Elle réplique aussitôt en me pointant du doigt, affligée par mon comportement rebelle.

— Il va falloir qu'on ait une sérieuse discussion, Allan. Je n'en peux plus de ton attitude.
Je pouffe d'ironie.
— De mon attitude ? Tu veux qu'on parle de la tienne, peut-être ?
— Je suis ta mère, c'est mon droit de...
— Ton droit de quoi, hein ? la coupé-je en haussant la voix. D'être constamment sur mon dos en me répétant toute la journée que tu aimerais que je sois différent ?

Sa bouche est grande ouverte, comme choquée par mes propos. Ses traits du visage sont crispés par l'affront que je viens de lui balancer à la figure. Tant qu'elle se rapproche de moi, les yeux plissés et l'index pointé vers mon faciès.

— Je t'interdis de me parler de cette manière, tu m'as bien comprise, Allan ? Tu dépasses les bornes. Tous les jours, je dois supporter tes sautes d'humeur, tes jérémiades et ton anxiété. Tu as tout ce que tu veux dans la vie, alors arrête de t'apitoyer sur des bêtises futiles et bouge-toi, c'est clair ?

Ma mâchoire se contracte au contact de mes dents serrées par l'acrimonie qui remplit la totalité de mon être. Nous nous regardons droit dans les yeux, attendons que l'un de nous deux abdique.

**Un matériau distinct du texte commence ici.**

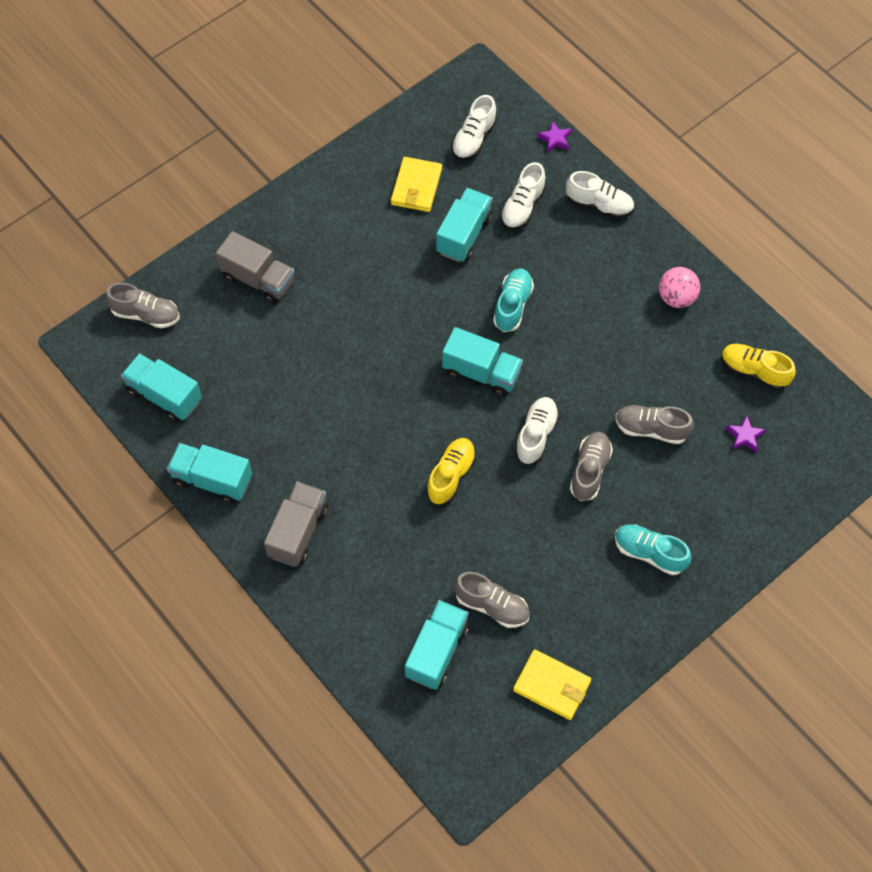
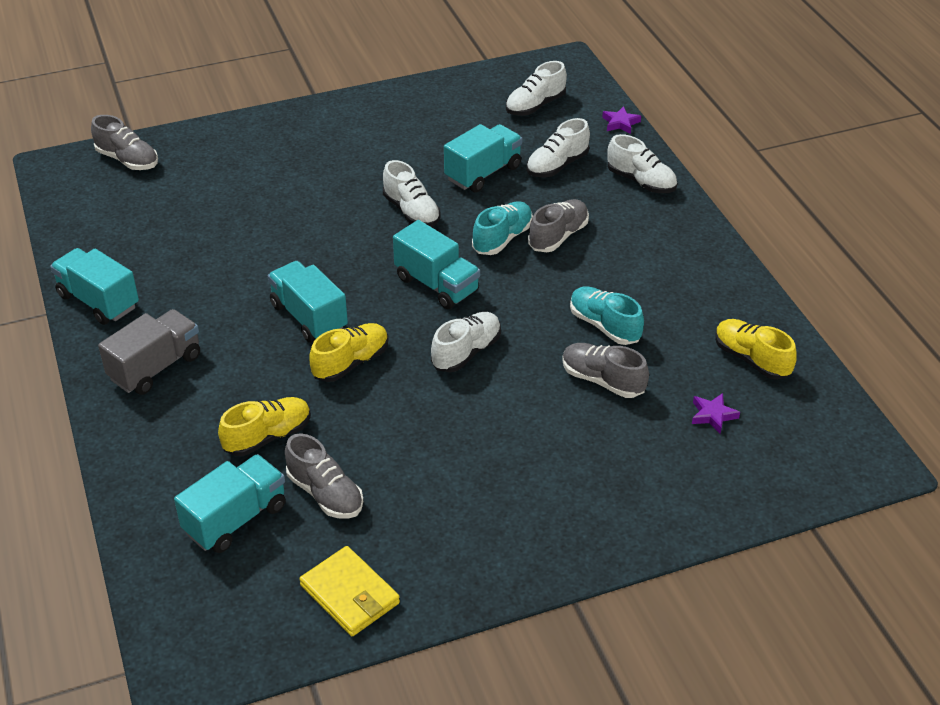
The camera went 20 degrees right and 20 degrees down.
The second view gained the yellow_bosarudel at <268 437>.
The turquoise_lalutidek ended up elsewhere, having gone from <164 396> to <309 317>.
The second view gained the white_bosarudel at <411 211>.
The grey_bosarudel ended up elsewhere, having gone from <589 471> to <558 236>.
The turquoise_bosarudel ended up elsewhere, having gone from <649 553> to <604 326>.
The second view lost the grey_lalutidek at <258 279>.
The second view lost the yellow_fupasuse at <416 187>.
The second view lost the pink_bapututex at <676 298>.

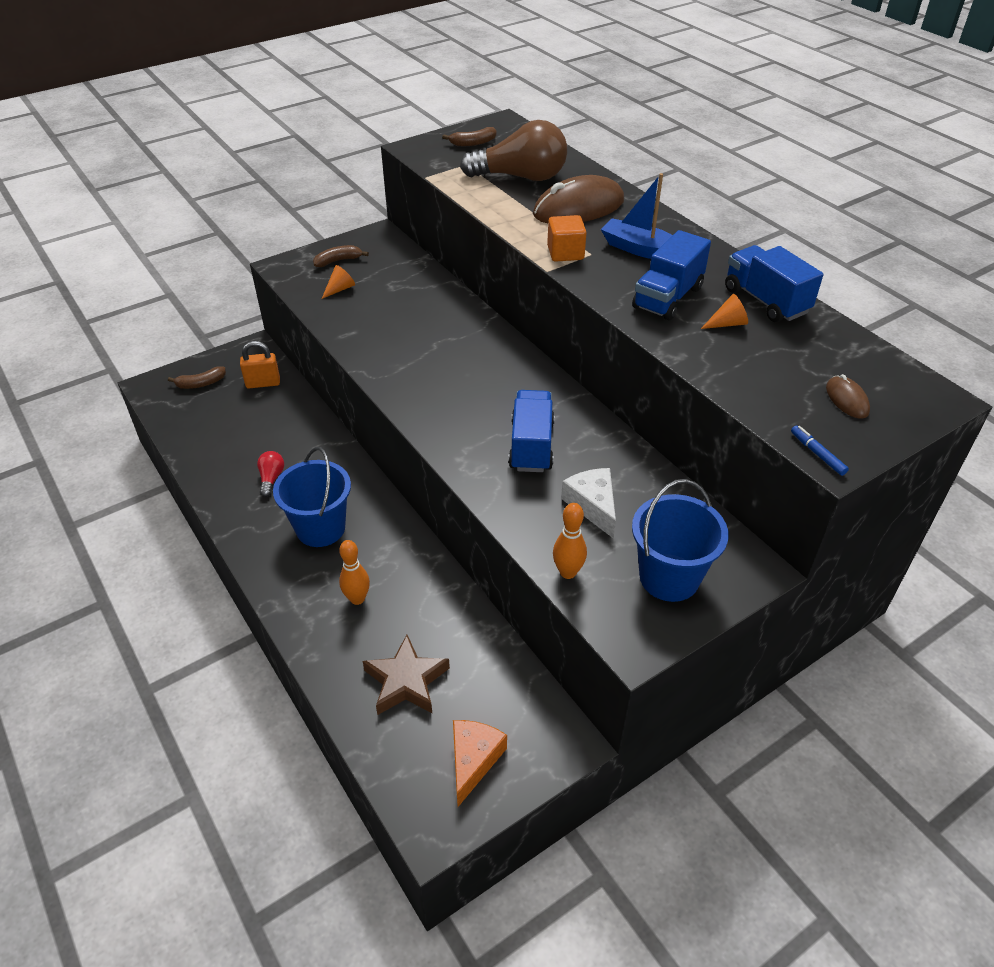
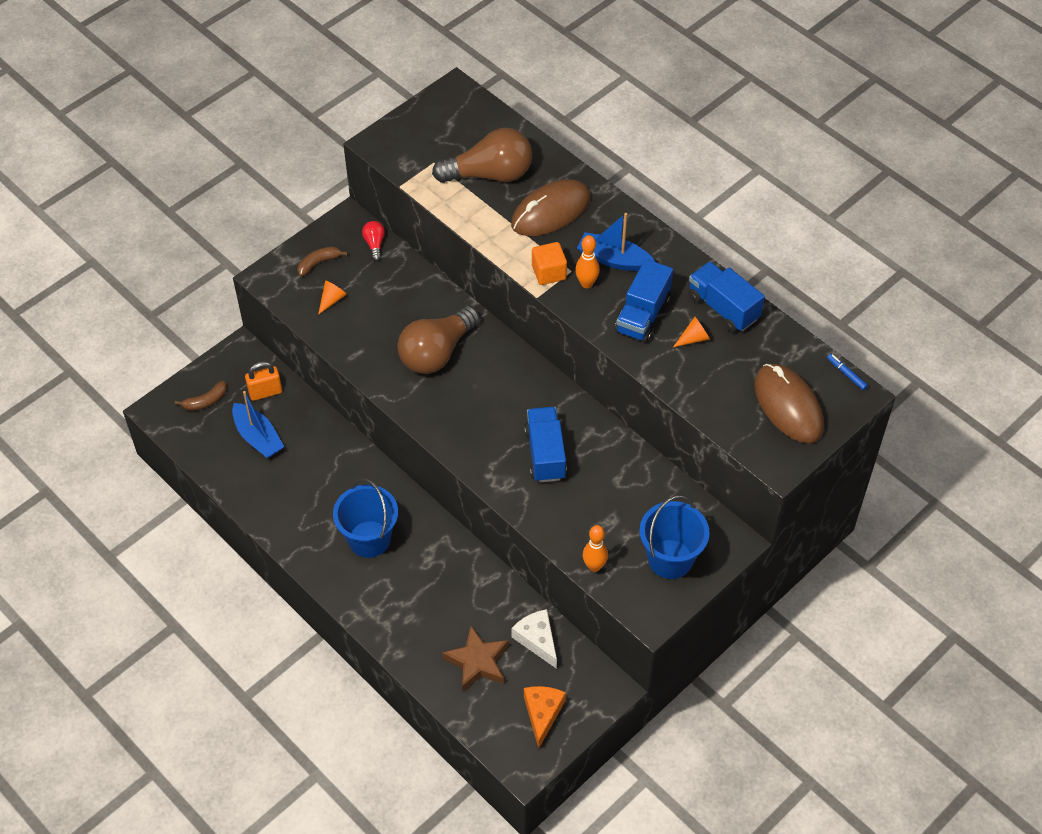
The camera went 10 degrees left and 10 degrees up.
The second view gained the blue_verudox at <258 437>.
The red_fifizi ended up elsewhere, having gone from <271 478> to <374 244>.
The second view gained the brown_fifizi at <437 352>.
The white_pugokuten ended up elsewhere, having gone from <593 505> to <537 640>.
The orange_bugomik ended up elsewhere, having gone from <357 599> to <586 283>.
The size of the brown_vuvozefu at <847 400> changed by a factor of 2.16.
The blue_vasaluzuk ended up elsewhere, having gone from <817 454> to <846 374>.
The second view lost the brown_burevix at <473 143>.

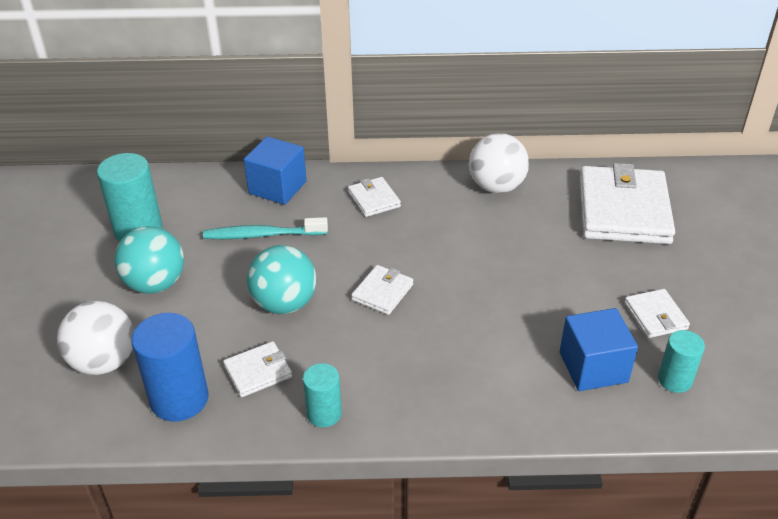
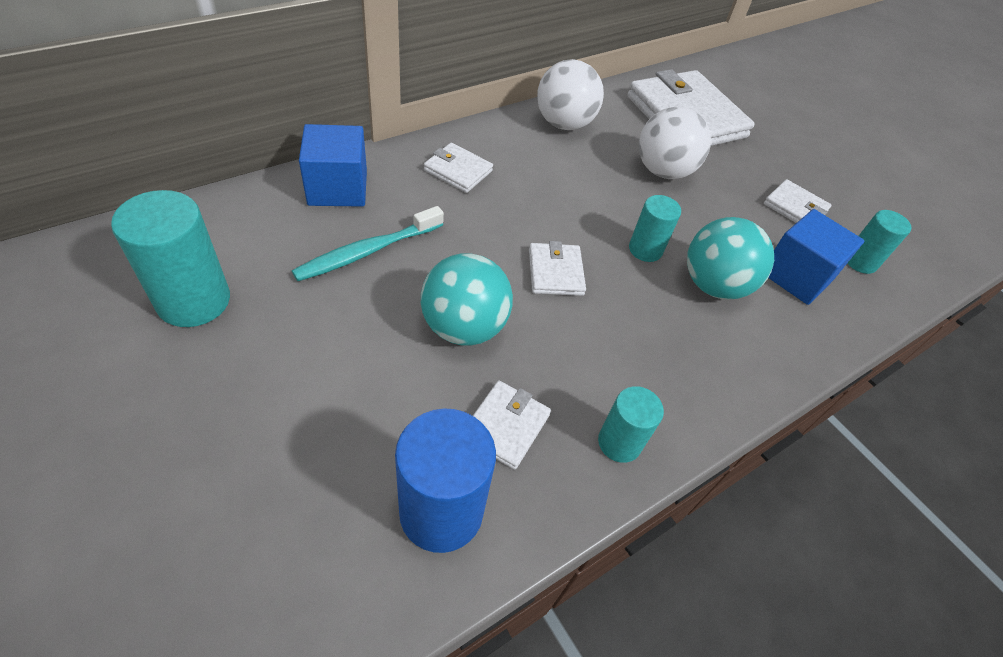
The camera went 40 degrees left and 10 degrees up.
The second view gained the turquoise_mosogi at <645 249>.
The white_bapututex ended up elsewhere, having gone from <104 362> to <663 171>.
The turquoise_bapututex ended up elsewhere, having gone from <155 284> to <714 285>.

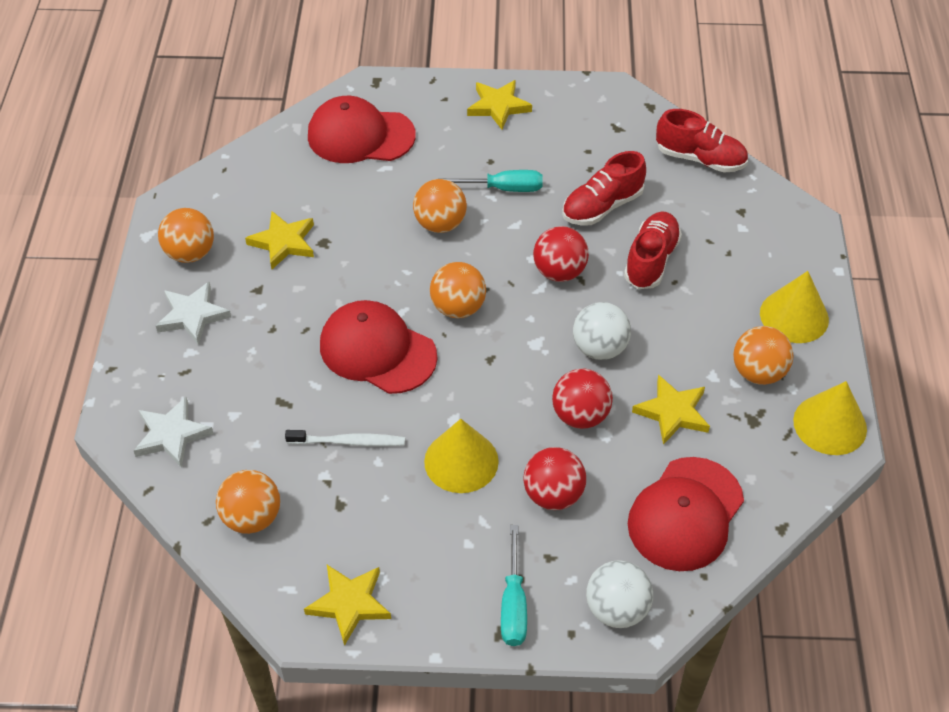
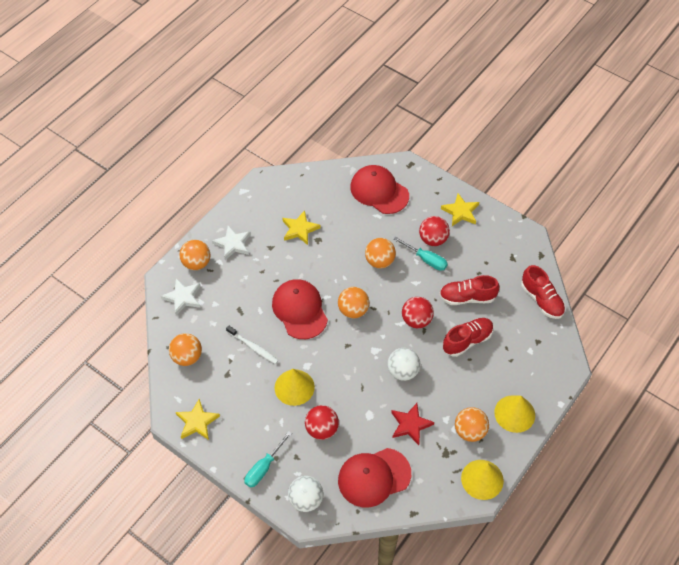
The camera went 35 degrees right and 5 degrees up.
The orange_bapututex ended up elsewhere, having gone from <190 253> to <196 263>.
What was the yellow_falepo at <672 412> turned into the red_falepo at <410 425>.
The red_bapututex ended up elsewhere, having gone from <580 415> to <433 239>.

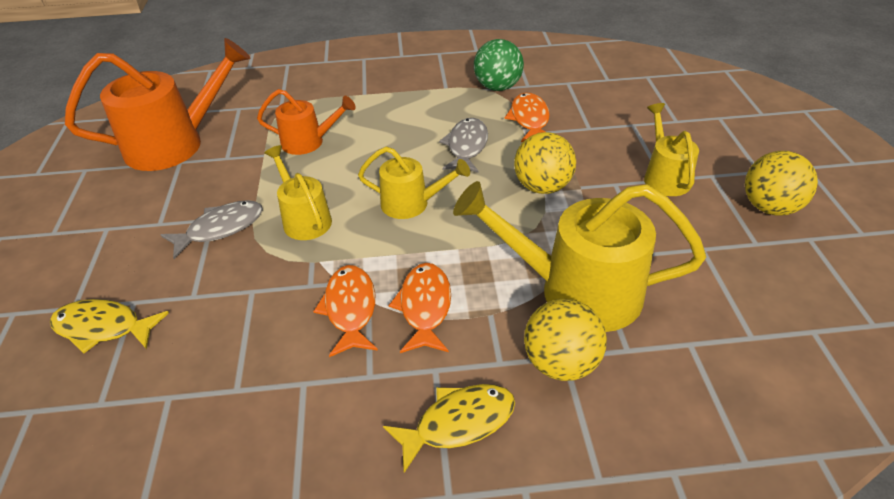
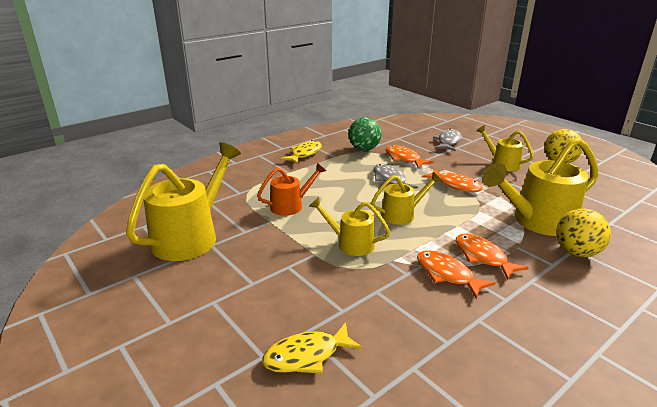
The camera went 35 degrees left and 15 degrees down.
What was the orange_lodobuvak at <176 144> turned into the yellow_lodobuvak at <191 236>.
The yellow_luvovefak ended up elsewhere, having gone from <458 423> to <304 154>.
Where the yellow_bapututex stood at <542 187>, the orange_luvovefak came to stand at <455 185>.
The grey_luvovefak ended up elsewhere, having gone from <220 228> to <448 142>.

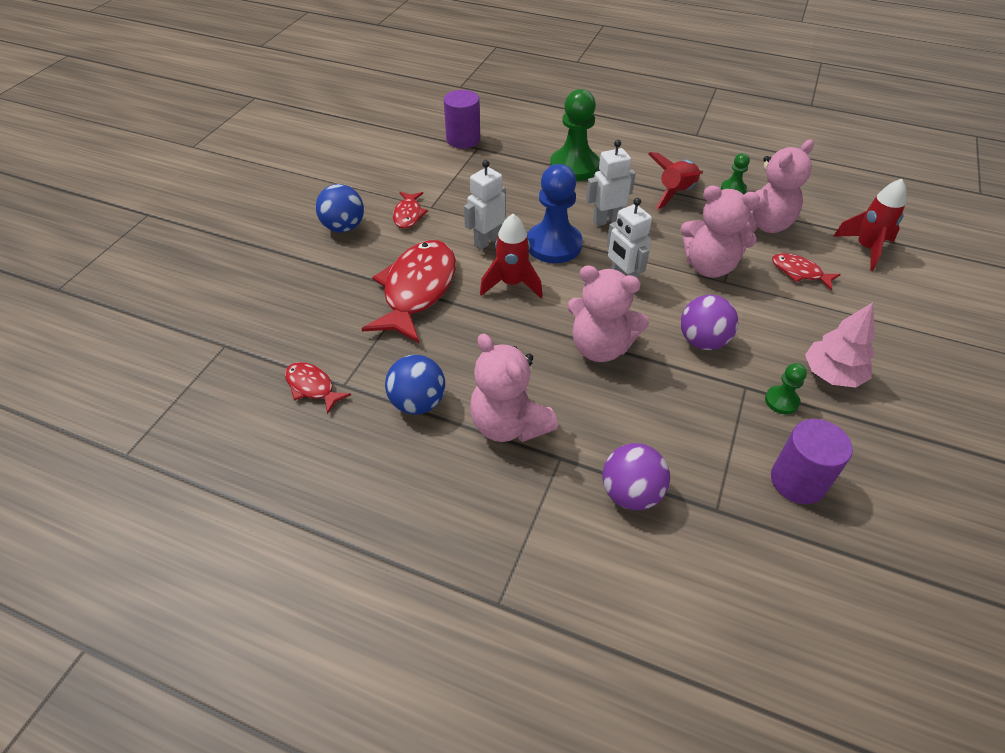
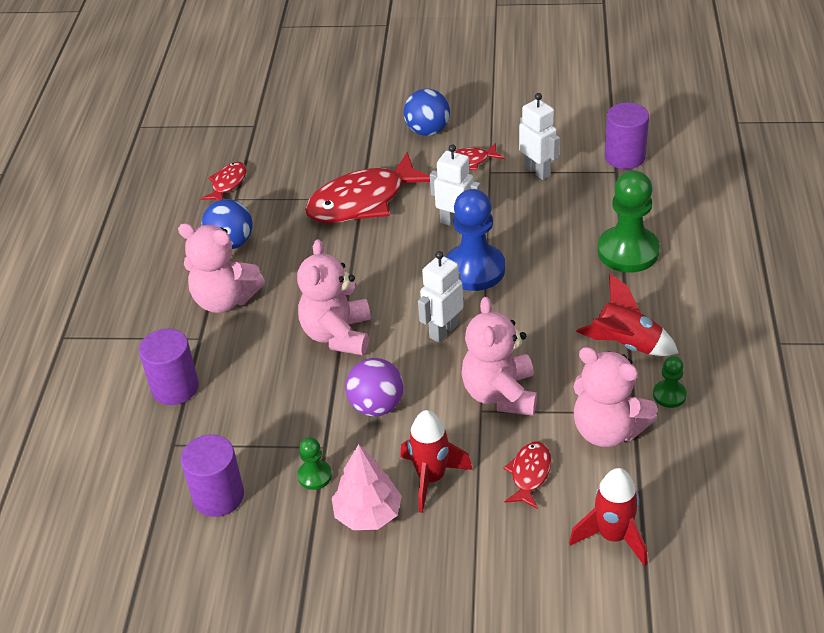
The camera went 75 degrees right and 5 degrees down.
Where the purple_bapututex stood at <631 493>, the purple_mosogi came to stand at <175 387>.
The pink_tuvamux at <509 424> ended up facing another way, 105 degrees counterclockwise from before.
The red_luvovefak at <417 290> ended up facing another way, 150 degrees clockwise from before.
The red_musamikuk ended up elsewhere, having gone from <512 284> to <431 478>.
The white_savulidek ended up elsewhere, having gone from <606 220> to <537 171>.

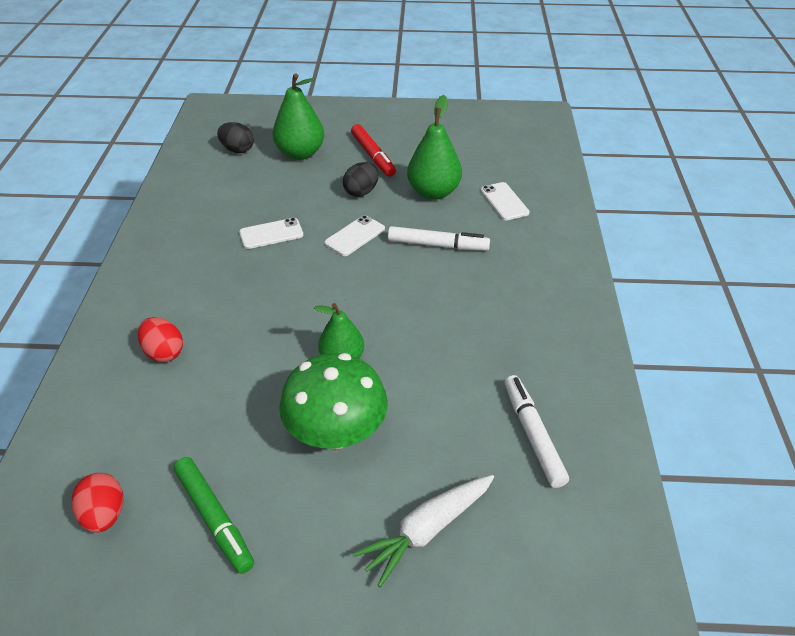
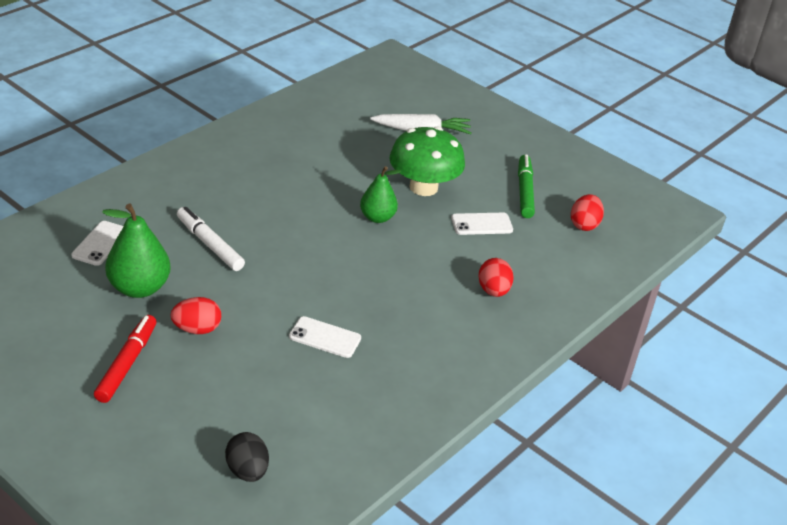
The camera went 145 degrees left and 5 degrees down.
What was the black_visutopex at <361 192> turned into the red_visutopex at <197 329>.
The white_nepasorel ended up elsewhere, having gone from <355 236> to <481 224>.
The second view lost the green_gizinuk at <300 153>.
The second view lost the white_vasaluzuk at <533 435>.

J'ai envie de tout envoyer valser, de quitter cette maison et de ne jamais y revenir. Au mieux, je pourrais aller chez mon père. Lui, au moins, il ne ferait pas attention à moi, trop occupé par ses clients. Il n'y a qu'une seule raison qui me convainc de rester ici et c'est Adeline.

Ma mère se retourne et jette un dernier coup d'œil à l'état de ma chambre. Avant de quitter la pièce, elle lance sèchement un ordre :

— Dépêche-toi de nettoyer ça.

Je m'empresse d'aller fermer la porte dès son départ. Mon dos s'appuie contre celle-ci, je respire profondément pour évacuer la rage qui me submerge. Je n'ai pas envie de pleurer, bien que ses mots m'aient blessé au plus haut point. Dans ma tête, je ne fais que hurler, jusqu'à m'époumoner.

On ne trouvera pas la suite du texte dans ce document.